What to do » I need the number of lines in the data that include "coordinate"; reply with that number alone.

Recorded information »
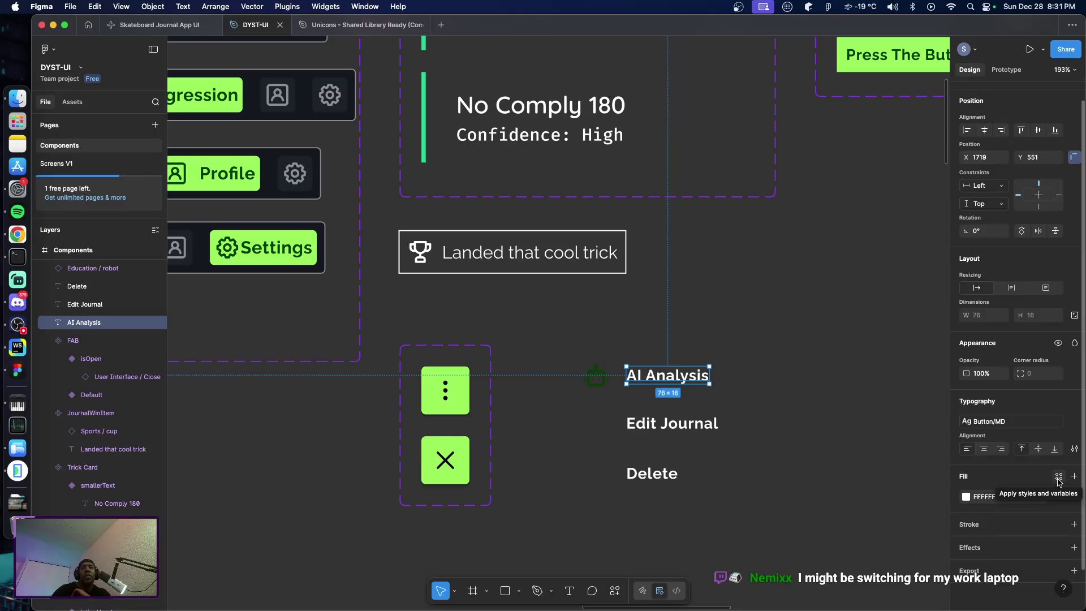
Set the AI Analysis label's fill to Primary-Text instead of Accent-Text and nudge the robot icon slightly right
{"action": "left_click", "coordinate": [1059, 479]}
{"action": "left_click", "coordinate": [828, 516]}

Answer to the problem » 2